The coordinate Christoph chose when I approached him to participate at the random Sampling Singapore project was 23. I forgot to ask him why he chose this number. As soon I scanned the area at google maps I knew that it wasn’t an easy one. The coordinate was at an entrance of an army camp in the north-west of Singapore along the old Choa Chu Kang road. There was a bus station right in front of it, so we took a double decker bus to reach it. We drove through a street with HDB’s under constructions.

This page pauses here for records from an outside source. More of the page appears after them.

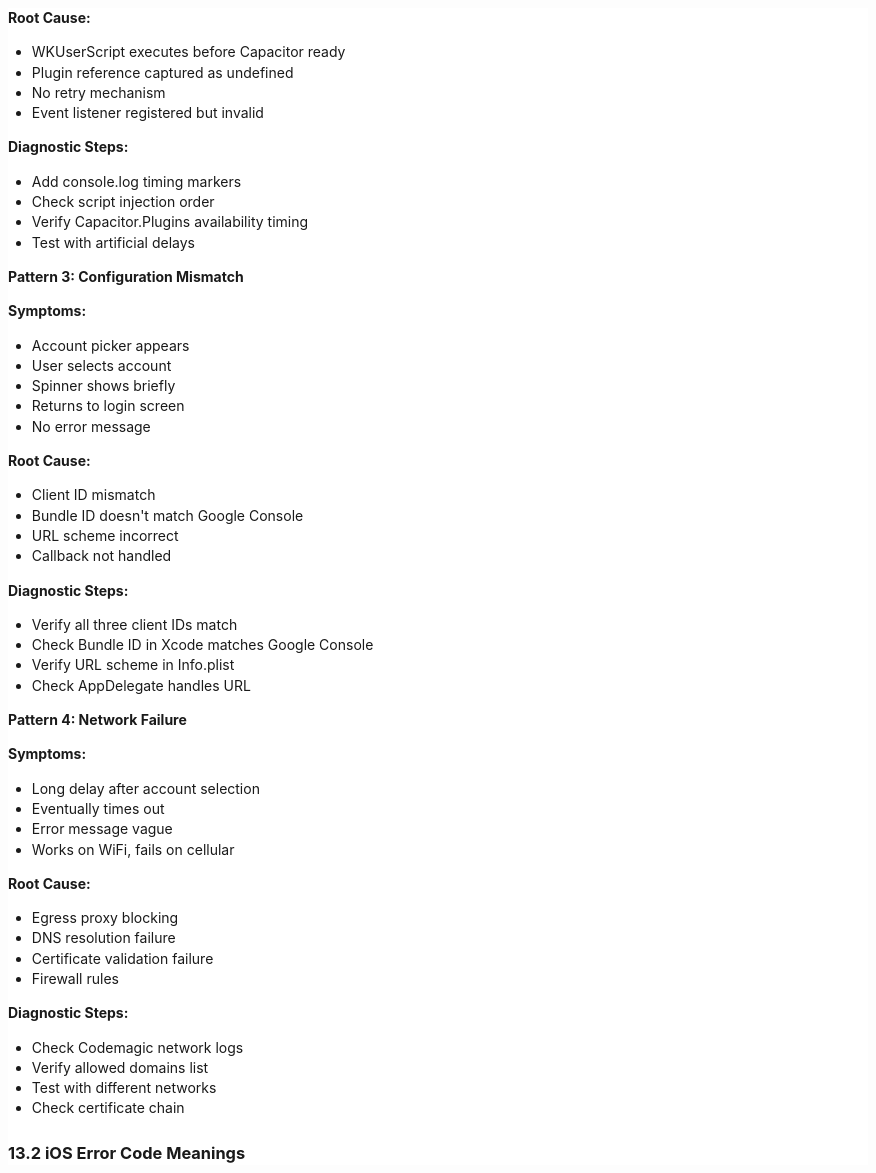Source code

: **Root Cause:**
- WKUserScript executes before Capacitor ready
- Plugin reference captured as undefined
- No retry mechanism
- Event listener registered but invalid

**Diagnostic Steps:**
- Add console.log timing markers
- Check script injection order
- Verify Capacitor.Plugins availability timing
- Test with artificial delays

**Pattern 3: Configuration Mismatch**

**Symptoms:**
- Account picker appears
- User selects account
- Spinner shows briefly
- Returns to login screen
- No error message

**Root Cause:**
- Client ID mismatch
- Bundle ID doesn't match Google Console
- URL scheme incorrect
- Callback not handled

**Diagnostic Steps:**
- Verify all three client IDs match
- Check Bundle ID in Xcode matches Google Console
- Verify URL scheme in Info.plist
- Check AppDelegate handles URL

**Pattern 4: Network Failure**

**Symptoms:**
- Long delay after account selection
- Eventually times out
- Error message vague
- Works on WiFi, fails on cellular

**Root Cause:**
- Egress proxy blocking
- DNS resolution failure
- Certificate validation failure
- Firewall rules

**Diagnostic Steps:**
- Check Codemagic network logs
- Verify allowed domains list
- Test with different networks
- Check certificate chain

### 13.2 iOS Error Code Meanings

It was a Sunday morning and nobody else was around in this area. We crossed the street and were standing right on the spot. It is military zone, so we didn’t took photos or other recordings. We looked around us and between us and the trainings area were multiple fences. Symmetrical grills and barbed wire in silver grey was protecting the clean and tidy area.
I asked Christoph to sample the area and gave him the sample poach. It wasn’t easy to find something because there weren’t lots of things around. Suddenly he found a blue plastic mesh hose. Maybe the wind carried it there, because it seemed a bit displaced on the pathway. It was about 1 meter long and sealed on both sides. He carefully coiled it up and we zipped it into a sample bag.
After the sampling we waked along the Old Chang Kee road and discovered lots of interesting things. There was a textile fragment on the roadside but it wasn’t made of fiber and we also saw a mock-tree, which I learned is to train your hiding skills.
We also came across cemeteries from all kind of religions, each of them so special and peaceful.






Samples

The blue mesh is made of a polymer linear thread, crochet woven into a hose or sleeve.
Thinking of what this hose or sleeve could have been used for I recognized that a mesh is nothing else than a fence or a barrier. It protects something we choose to be inside and excludes something on the other side. It forms a blue line in between. On both through the line separated zones is now space for developing independently from each other.
Artwork
23 fish are swimming in an ocean. 8 auspicious fish are swimming inside of the square with a border of blue mesh. In the mesh is a hole filled with beaded microchips. Outside are 15 fish swimming in circles. Some are attracted to the chips. Some are not.